### What you need to do:
Your result should be the lines holding the word "antibiotics", copied from the entries below.

[Page-level text extractions]
*** Block opens ***

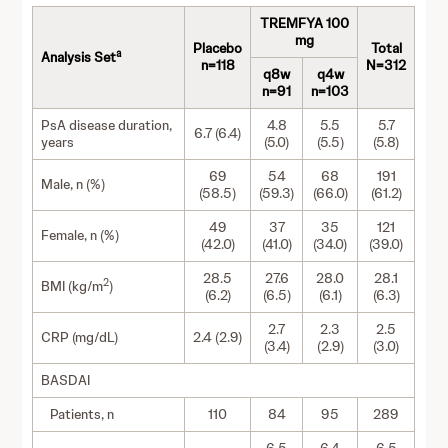
TREMFYA 100
mg
Placebo
Total
a
Analysis Set
n=118
N=312
q8w
q4w
n=91
n=103
PsA disease duration,
4.8
5.5
5.7
6.7 (6.4)
years
(5.0)
(5.5)
(5.8)
69
54
68
191
Male, n (%)
(58.5)
(59.3)
(66.0)
(61.2)
49
37
35
121
Female, n (%)
(42.0)
(41.0)
(34.0)
(39.0)
28.5
27.6
28.0
28.1
2
BMI (kg/m
)
(6.2)
(6.5)
(6.1)
(6.3)
2.7
2.3
2.5
CRP (mg/dL)
2.4 (2.9)
(3.4)
(2.9)
(3.0)
BASDAI
Patients, n
110
84
95
289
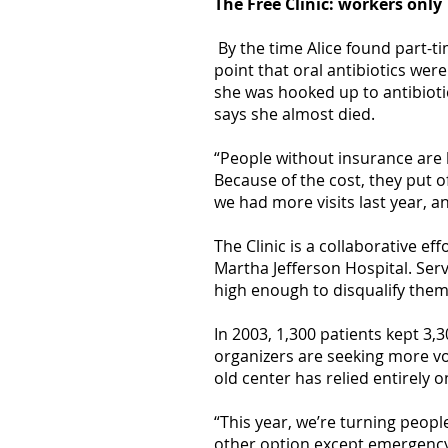
The Free Clinic: workers only
By the time Alice found part-t
point that oral antibiotics we
she was hooked up to antibiot
says she almost died.
“People without insurance are li
Because of the cost, they put o
we had more visits last year, 
The Clinic is a collaborative 
Martha Jefferson Hospital. Ser
high enough to disqualify them 
In 2003, 1,300 patients kept 3,
organizers are seeking more vol
old center has relied entirely 
“This year, we’re turning peopl
other option except emergency 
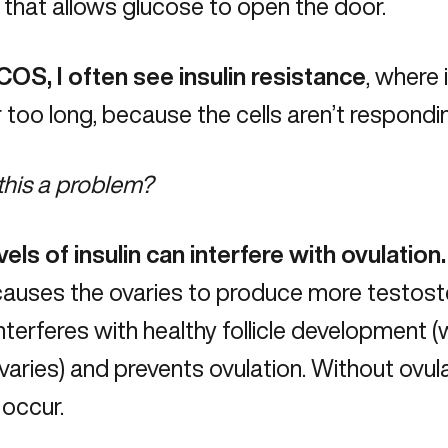
 that allows glucose to open the door.
COS, I often see insulin resistance
, where 
r too long, because the cells aren’t respond
this a problem?
vels of insulin can interfere with ovulation
 causes the ovaries to produce more testost
nterferes with healthy follicle development
ovaries) and prevents ovulation. Without ovu
 occur.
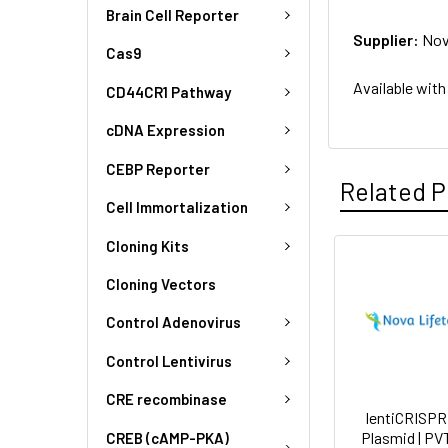
Brain Cell Reporter
Supplier:
Nov
Cas9
Available with
CD44CR1 Pathway
cDNA Expression
CEBP Reporter
Related P
Cell Immortalization
Cloning Kits
Cloning Vectors
Control Adenovirus
Control Lentivirus
CRE recombinase
lentiCRISPR
Plasmid | PV
CREB (cAMP-PKA)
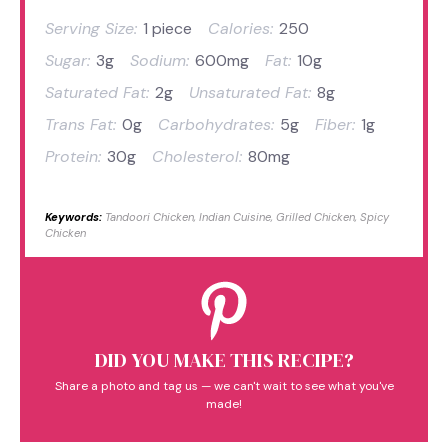
Serving Size:
1 piece
Calories:
250
Sugar:
3g
Sodium:
600mg
Fat:
10g
Saturated Fat:
2g
Unsaturated Fat:
8g
Trans Fat:
0g
Carbohydrates:
5g
Fiber:
1g
Protein:
30g
Cholesterol:
80mg
Keywords:
Tandoori Chicken, Indian Cuisine, Grilled Chicken, Spicy
Chicken
DID YOU MAKE THIS RECIPE?
Share a photo and tag us — we can't wait to see what you've
made!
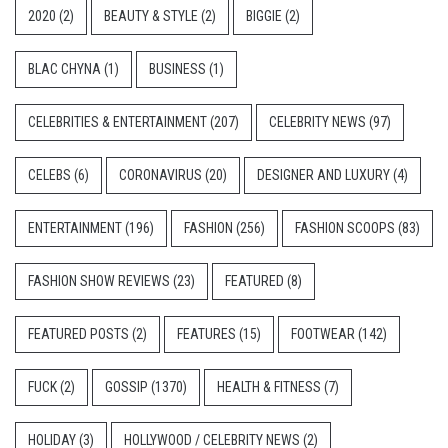
2020
(2)
BEAUTY & STYLE
(2)
BIGGIE
(2)
BLAC CHYNA
(1)
BUSINESS
(1)
CELEBRITIES & ENTERTAINMENT
(207)
CELEBRITY NEWS
(97)
CELEBS
(6)
CORONAVIRUS
(20)
DESIGNER AND LUXURY
(4)
ENTERTAINMENT
(196)
FASHION
(256)
FASHION SCOOPS
(83)
FASHION SHOW REVIEWS
(23)
FEATURED
(8)
FEATURED POSTS
(2)
FEATURES
(15)
FOOTWEAR
(142)
FUCK
(2)
GOSSIP
(1370)
HEALTH & FITNESS
(7)
HOLIDAY
(3)
HOLLYWOOD / CELEBRITY NEWS
(2)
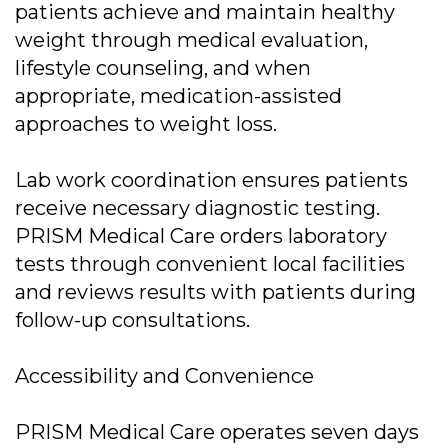
patients achieve and maintain healthy
weight through medical evaluation,
lifestyle counseling, and when
appropriate, medication-assisted
approaches to weight loss.
Lab work coordination ensures patients
receive necessary diagnostic testing.
PRISM Medical Care orders laboratory
tests through convenient local facilities
and reviews results with patients during
follow-up consultations.
Accessibility and Convenience
PRISM Medical Care operates seven days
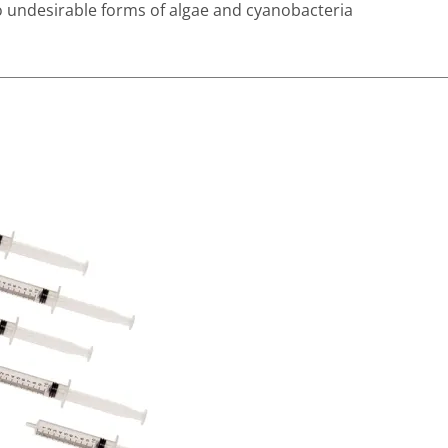
 to undesirable forms of algae and cyanobacteria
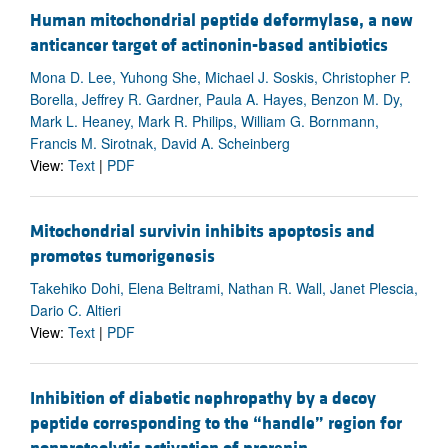
Human mitochondrial peptide deformylase, a new
anticancer target of actinonin-based antibiotics
Mona D. Lee, Yuhong She, Michael J. Soskis, Christopher P.
Borella, Jeffrey R. Gardner, Paula A. Hayes, Benzon M. Dy,
Mark L. Heaney, Mark R. Philips, William G. Bornmann,
Francis M. Sirotnak, David A. Scheinberg
View:
Text
|
PDF
Mitochondrial survivin inhibits apoptosis and
promotes tumorigenesis
Takehiko Dohi, Elena Beltrami, Nathan R. Wall, Janet Plescia,
Dario C. Altieri
View:
Text
|
PDF
Inhibition of diabetic nephropathy by a decoy
peptide corresponding to the “handle” region for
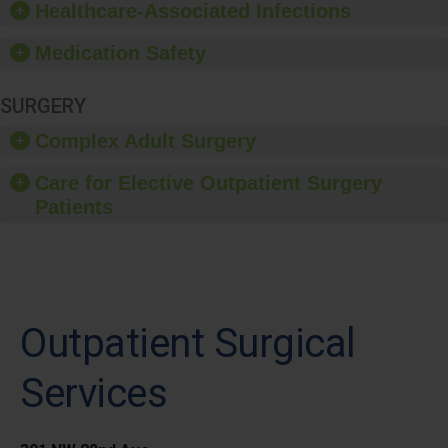
Healthcare-Associated Infections
Medication Safety
SURGERY
Complex Adult Surgery
Care for Elective Outpatient Surgery
Patients
Outpatient Surgical
Services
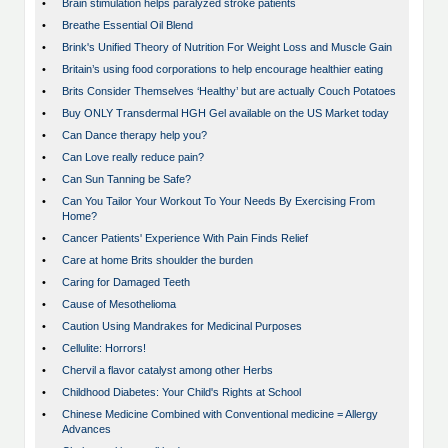
•
Brain stimulation helps paralyzed stroke patients
•
Breathe Essential Oil Blend
•
Brink's Unified Theory of Nutrition For Weight Loss and Muscle Gain
•
Britain’s using food corporations to help encourage healthier eating
•
Brits Consider Themselves ‘Healthy’ but are actually Couch Potatoes
•
Buy ONLY Transdermal HGH Gel available on the US Market today
•
Can Dance therapy help you?
•
Can Love really reduce pain?
•
Can Sun Tanning be Safe?
•
Can You Tailor Your Workout To Your Needs By Exercising From
Home?
•
Cancer Patients' Experience With Pain Finds Relief
•
Care at home Brits shoulder the burden
•
Caring for Damaged Teeth
•
Cause of Mesothelioma
•
Caution Using Mandrakes for Medicinal Purposes
•
Cellulite: Horrors!
•
Chervil a flavor catalyst among other Herbs
•
Childhood Diabetes: Your Child's Rights at School
•
Chinese Medicine Combined with Conventional medicine = Allergy
Advances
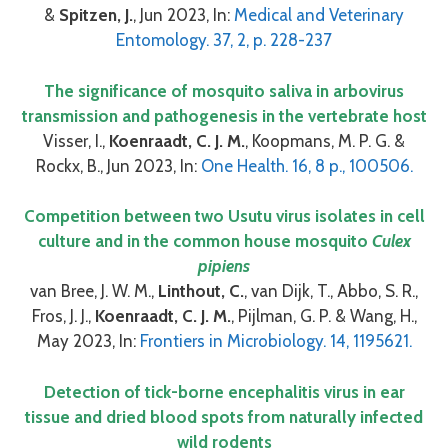
&
Spitzen, J.
, Jun 2023, In:
Medical and Veterinary
Entomology. 37, 2, p. 228-237
The significance of mosquito saliva in arbovirus
transmission and pathogenesis in the vertebrate host
Visser, I.,
Koenraadt, C. J. M.
, Koopmans, M. P. G. &
Rockx, B., Jun 2023, In:
One Health. 16, 8 p., 100506.
Competition between two Usutu virus isolates in cell
culture and in the common house mosquito
Culex
pipiens
van Bree, J. W. M.,
Linthout, C.
, van Dijk, T., Abbo, S. R.,
Fros, J. J.,
Koenraadt, C. J. M.
, Pijlman, G. P. & Wang, H.,
May 2023, In:
Frontiers in Microbiology. 14, 1195621.
Detection of tick-borne encephalitis virus in ear
tissue and dried blood spots from naturally infected
wild rodents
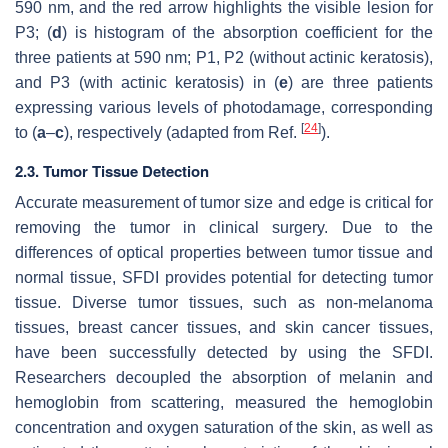
590 nm, and the red arrow highlights the visible lesion for
P3; (
d
) is histogram of the absorption coefficient for the
three patients at 590 nm; P1, P2 (without actinic keratosis),
and P3 (with actinic keratosis) in (
e
) are three patients
expressing various levels of photodamage, corresponding
[
24
]
to (
a
–
c
), respectively (adapted from Ref.
).
2.3. Tumor Tissue Detection
Accurate measurement of tumor size and edge is critical for
removing the tumor in clinical surgery. Due to the
differences of optical properties between tumor tissue and
normal tissue, SFDI provides potential for detecting tumor
tissue. Diverse tumor tissues, such as non-melanoma
tissues, breast cancer tissues, and skin cancer tissues,
have been successfully detected by using the SFDI.
Researchers decoupled the absorption of melanin and
hemoglobin from scattering, measured the hemoglobin
concentration and oxygen saturation of the skin, as well as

*** Block closes ***

### Result of the exercise:
point that oral antibiotics we
anticancer target of actinonin-based antibiotics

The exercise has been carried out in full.